● What is required
Go through the records below and return each line that has "Gigantus" in it.

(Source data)

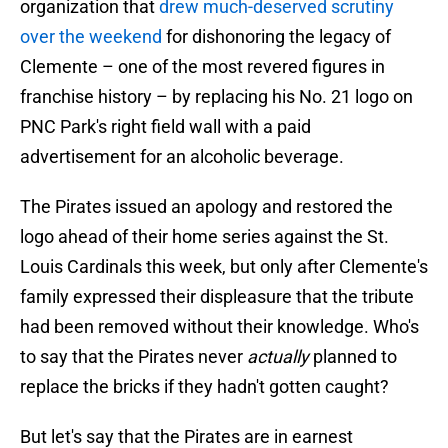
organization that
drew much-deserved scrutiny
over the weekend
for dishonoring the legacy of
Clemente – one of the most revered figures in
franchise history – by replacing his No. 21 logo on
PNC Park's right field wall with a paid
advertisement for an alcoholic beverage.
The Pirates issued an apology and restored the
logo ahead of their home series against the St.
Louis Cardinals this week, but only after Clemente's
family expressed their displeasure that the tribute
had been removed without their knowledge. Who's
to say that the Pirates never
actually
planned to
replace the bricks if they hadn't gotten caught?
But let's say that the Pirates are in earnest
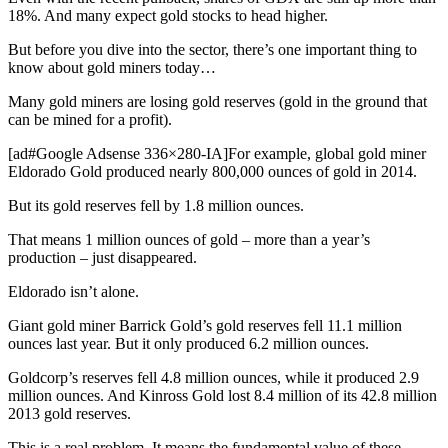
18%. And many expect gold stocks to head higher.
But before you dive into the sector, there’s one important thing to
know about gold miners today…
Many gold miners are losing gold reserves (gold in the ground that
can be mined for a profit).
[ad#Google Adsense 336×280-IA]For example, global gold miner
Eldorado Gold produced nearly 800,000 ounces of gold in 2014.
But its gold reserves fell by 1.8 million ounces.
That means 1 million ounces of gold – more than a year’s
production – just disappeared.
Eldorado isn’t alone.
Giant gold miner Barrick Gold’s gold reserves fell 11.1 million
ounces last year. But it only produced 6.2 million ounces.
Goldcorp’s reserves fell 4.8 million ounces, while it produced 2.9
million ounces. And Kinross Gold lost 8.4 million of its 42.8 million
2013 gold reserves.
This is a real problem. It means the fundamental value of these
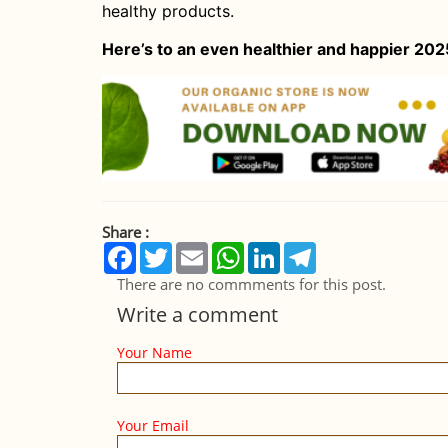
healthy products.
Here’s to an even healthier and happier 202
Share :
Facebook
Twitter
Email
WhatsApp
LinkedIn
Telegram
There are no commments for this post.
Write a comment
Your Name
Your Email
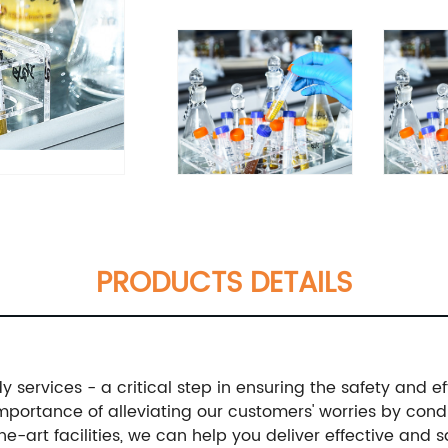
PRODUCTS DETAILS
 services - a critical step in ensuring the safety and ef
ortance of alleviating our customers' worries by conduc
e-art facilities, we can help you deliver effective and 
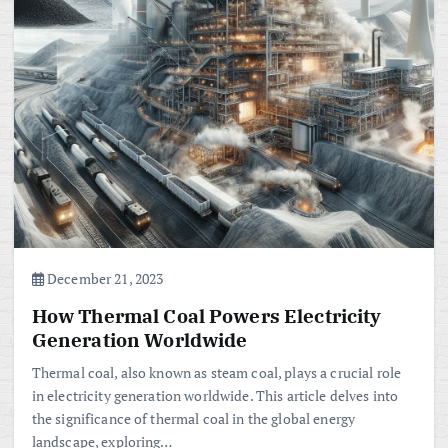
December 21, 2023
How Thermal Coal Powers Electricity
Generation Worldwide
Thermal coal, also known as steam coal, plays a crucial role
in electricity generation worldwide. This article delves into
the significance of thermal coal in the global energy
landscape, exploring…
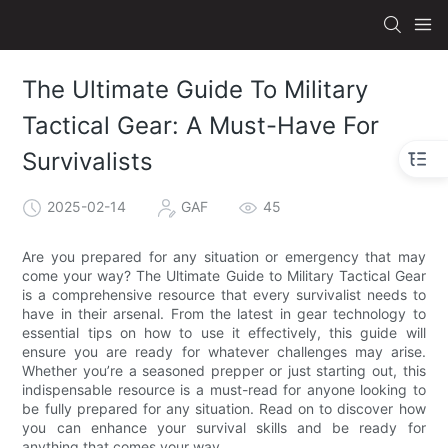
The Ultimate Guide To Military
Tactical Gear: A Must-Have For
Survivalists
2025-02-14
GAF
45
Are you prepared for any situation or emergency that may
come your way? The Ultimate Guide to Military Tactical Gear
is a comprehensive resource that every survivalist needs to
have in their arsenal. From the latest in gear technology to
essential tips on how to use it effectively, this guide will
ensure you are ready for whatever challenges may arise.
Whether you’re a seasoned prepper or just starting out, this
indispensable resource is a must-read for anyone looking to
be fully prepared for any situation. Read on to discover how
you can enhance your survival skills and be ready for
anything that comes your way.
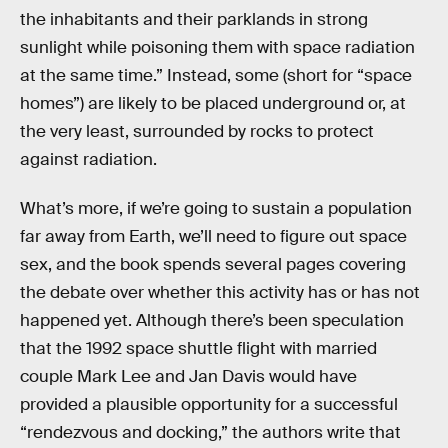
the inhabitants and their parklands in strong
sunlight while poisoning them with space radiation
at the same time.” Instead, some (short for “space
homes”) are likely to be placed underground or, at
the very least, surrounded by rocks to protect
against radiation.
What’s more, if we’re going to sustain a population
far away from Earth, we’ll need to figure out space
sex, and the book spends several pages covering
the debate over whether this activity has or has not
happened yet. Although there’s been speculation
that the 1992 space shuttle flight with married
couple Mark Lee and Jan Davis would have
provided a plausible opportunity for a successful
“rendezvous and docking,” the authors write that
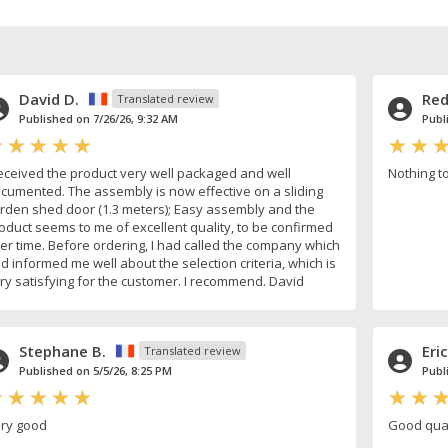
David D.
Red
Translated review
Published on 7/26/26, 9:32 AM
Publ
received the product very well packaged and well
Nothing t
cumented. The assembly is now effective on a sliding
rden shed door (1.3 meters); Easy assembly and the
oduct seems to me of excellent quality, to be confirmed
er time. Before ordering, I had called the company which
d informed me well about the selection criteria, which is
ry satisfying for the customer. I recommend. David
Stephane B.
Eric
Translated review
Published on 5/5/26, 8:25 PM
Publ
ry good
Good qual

* * *

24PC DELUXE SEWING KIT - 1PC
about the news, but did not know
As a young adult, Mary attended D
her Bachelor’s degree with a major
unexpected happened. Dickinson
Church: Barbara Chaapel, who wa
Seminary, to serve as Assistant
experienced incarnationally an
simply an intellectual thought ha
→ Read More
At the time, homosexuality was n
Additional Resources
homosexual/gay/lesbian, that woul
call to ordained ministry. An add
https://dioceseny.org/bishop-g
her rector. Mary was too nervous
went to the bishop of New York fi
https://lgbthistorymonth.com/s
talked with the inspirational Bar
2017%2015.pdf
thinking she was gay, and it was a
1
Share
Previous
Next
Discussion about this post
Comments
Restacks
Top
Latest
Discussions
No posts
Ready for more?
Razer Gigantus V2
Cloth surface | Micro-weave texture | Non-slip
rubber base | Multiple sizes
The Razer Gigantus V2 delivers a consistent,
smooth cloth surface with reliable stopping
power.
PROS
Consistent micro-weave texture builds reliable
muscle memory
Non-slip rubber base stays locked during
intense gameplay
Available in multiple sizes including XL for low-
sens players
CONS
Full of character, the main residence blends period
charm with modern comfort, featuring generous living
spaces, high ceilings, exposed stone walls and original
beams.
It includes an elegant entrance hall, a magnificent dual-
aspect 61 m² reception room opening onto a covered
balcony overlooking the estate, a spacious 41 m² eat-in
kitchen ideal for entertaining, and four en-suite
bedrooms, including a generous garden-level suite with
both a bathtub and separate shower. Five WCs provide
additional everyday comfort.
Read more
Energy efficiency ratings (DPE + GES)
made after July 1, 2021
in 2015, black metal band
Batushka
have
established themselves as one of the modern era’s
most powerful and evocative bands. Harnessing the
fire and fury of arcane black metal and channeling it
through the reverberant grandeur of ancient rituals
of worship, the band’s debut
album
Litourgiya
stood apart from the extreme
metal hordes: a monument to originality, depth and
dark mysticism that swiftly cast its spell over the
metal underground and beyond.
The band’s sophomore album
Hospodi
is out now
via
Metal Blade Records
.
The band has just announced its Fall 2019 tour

● Result for this task
Razer Gigantus V2
The Razer Gigantus V2 delivers a consistent,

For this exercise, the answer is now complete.